Petitioner paid unexplained advances representing 33.2 percent of its gross revenues. We find this to be clearly substantial, especially when considering that petitioner spent only 8.9 percent of gross revenues on dinners, picnics and other activities for the elderly. Accordingly, we find that petitioner failed to satisfy the operational test of section 501(c)(3). Our holding effectively disposes of petitioner's remaining arguments.

In sum, we assume that petitioner operated with philanthropic intentions. However, this alone does not guarantee the receipt of tax-exempt status under section 501(c)(3). There are many requirements that*530 must be met, some of which may be elusive to the average layman. Despite petitioner's director's alleged lack of sophistication in the procedures of the Internal Revenue Code, petitioner bears the burden of proving that based on the administrative record respondent's denial of tax-exempt status is incorrect. Hancock Academy of Savannah, Inc. v. Commissioner,69 T.C. 488">69 T.C. 488, 492 (1977); Rule 217(c)(2)(i). Petitioner has failed to meet this burden. Accordingly,

An appropriate order will be entered.


Footnotes

  • *. Brief amicus curiae was filed by Leonard J. Henzke, Esq.

  • 1. This case was assigned pursuant to the provisions of section 7456(d) (redesignated as section 7443A by the Tax Reform Act of 1986, Pub. L. 99-514, section 1556, 100 Stat. 2755) and Rule 180 et seq.

  • 2. All statutory references are to the Internal Revenue Code of 1954, as amended, and as in effect during the year in issue, and all Rule references are to the Tax Court Rules of Practice and Procedure, except as otherwise provided.

  • 3. Because of the possible ambiguity of certain questions posed by respondent during the administrative proceeding, we allowed petitioner the opportunity to submit certain additional information, subject to respondent's verification. Respondent was unable to substantiate the accuracy of petitioner's supplemental information, and therefore would not stipulate to petitioner's alleged facts. Because this additional information remains unsubstantiated, we base our decision solely on the information contained in the administrative record.

  • 4. Unless otherwise noted, all references are to petitioner's taxable year ending July 31, 1985.

  • 5. Petitioner did not spend any funds on advertising brochures or newspaper articles.

  • 6. Having found that the advances were not for services rendered, we need not decide whether the advances were reasonable in amount.
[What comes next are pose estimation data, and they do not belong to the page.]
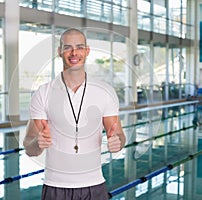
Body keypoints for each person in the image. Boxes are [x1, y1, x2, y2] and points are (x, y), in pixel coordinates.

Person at [23, 28, 126, 200]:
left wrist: (117, 141)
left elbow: (119, 135)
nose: (74, 53)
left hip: (94, 185)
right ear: (59, 52)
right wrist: (38, 143)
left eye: (79, 47)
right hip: (55, 186)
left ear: (87, 51)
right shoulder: (43, 93)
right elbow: (29, 148)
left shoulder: (104, 92)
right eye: (67, 47)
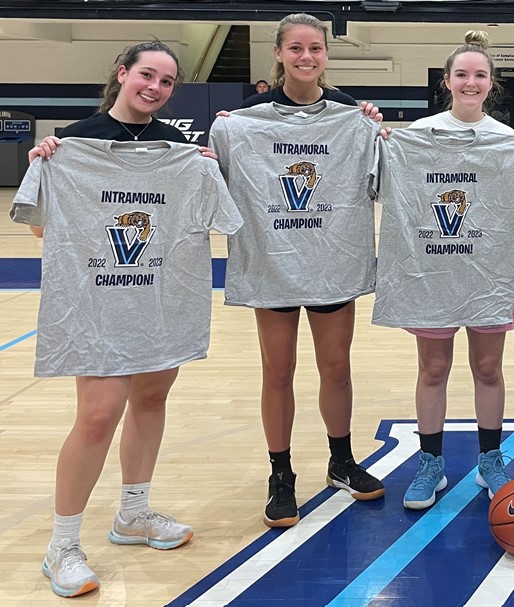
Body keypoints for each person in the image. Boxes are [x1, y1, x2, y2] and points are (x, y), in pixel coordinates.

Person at [19, 41, 236, 598]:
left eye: (166, 81)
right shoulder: (72, 142)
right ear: (122, 74)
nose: (155, 88)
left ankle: (133, 514)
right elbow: (41, 227)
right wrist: (48, 166)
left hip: (160, 302)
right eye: (147, 75)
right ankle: (62, 544)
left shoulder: (179, 150)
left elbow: (218, 219)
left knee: (151, 399)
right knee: (97, 416)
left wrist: (204, 168)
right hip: (96, 304)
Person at [220, 13, 385, 529]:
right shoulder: (243, 119)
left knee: (337, 369)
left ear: (326, 54)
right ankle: (281, 473)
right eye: (296, 48)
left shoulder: (351, 115)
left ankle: (341, 461)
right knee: (278, 371)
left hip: (332, 260)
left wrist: (372, 126)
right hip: (273, 261)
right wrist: (220, 137)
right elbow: (209, 177)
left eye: (315, 48)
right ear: (279, 53)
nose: (306, 57)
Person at [371, 30, 514, 511]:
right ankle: (431, 463)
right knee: (433, 369)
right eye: (462, 74)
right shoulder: (417, 135)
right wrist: (382, 141)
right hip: (431, 273)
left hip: (486, 273)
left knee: (488, 368)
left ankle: (491, 460)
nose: (471, 82)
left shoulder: (507, 140)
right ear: (447, 81)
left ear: (491, 83)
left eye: (480, 75)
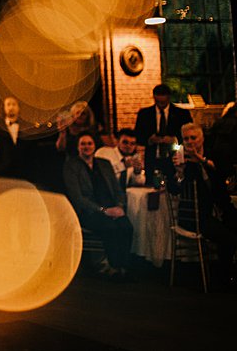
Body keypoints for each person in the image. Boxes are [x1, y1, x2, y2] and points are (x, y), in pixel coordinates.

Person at [173, 123, 237, 286]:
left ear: (202, 139)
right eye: (186, 138)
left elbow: (225, 171)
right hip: (196, 215)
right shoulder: (181, 160)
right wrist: (179, 172)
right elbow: (174, 189)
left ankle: (227, 271)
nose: (189, 142)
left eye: (193, 138)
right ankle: (224, 277)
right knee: (227, 237)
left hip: (221, 207)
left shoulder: (212, 156)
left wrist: (201, 160)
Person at [63, 132, 133, 279]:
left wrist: (120, 206)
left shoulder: (104, 164)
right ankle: (114, 267)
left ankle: (123, 267)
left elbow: (117, 189)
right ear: (78, 147)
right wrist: (104, 210)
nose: (87, 147)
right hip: (90, 211)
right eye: (83, 144)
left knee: (127, 227)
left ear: (95, 146)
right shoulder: (71, 166)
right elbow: (78, 198)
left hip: (112, 209)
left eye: (90, 143)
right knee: (111, 228)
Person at [135, 84, 193, 177]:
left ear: (169, 98)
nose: (161, 104)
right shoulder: (145, 114)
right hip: (152, 158)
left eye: (163, 102)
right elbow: (138, 136)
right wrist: (150, 140)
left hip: (174, 159)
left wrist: (174, 140)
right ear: (154, 97)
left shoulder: (181, 114)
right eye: (158, 102)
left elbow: (190, 134)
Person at [0, 96, 25, 177]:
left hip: (24, 171)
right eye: (8, 104)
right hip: (3, 171)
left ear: (19, 108)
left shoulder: (26, 127)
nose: (11, 107)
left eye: (14, 104)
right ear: (4, 108)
We do, however, feel compelled to address petitioner's argument that any payments made to outside independent contractors are not subject to reasonable compensation standards. Clearly an organization cannot avoid the reasonable compensation requirement by classifying its workers as independent contractors rather than employees. We decline to adopt petitioner's broad rule that is fraught with potential abuse. Rather, we consider that the nature of the payee is one factor to consider in determining whether the amount of the payment is reasonable. This is consistent with World Family Corp. v. Commissioner,81 T.C. 958">81 T.C. 958, 969 (1983), where this Court stated:

    We must consider then whether a commission which may be reasonable when paid to an unrelated third party becomes unreasonable when paid to an individual having a personal and private interest in the payor organization * * *. [Emphasis supplied.]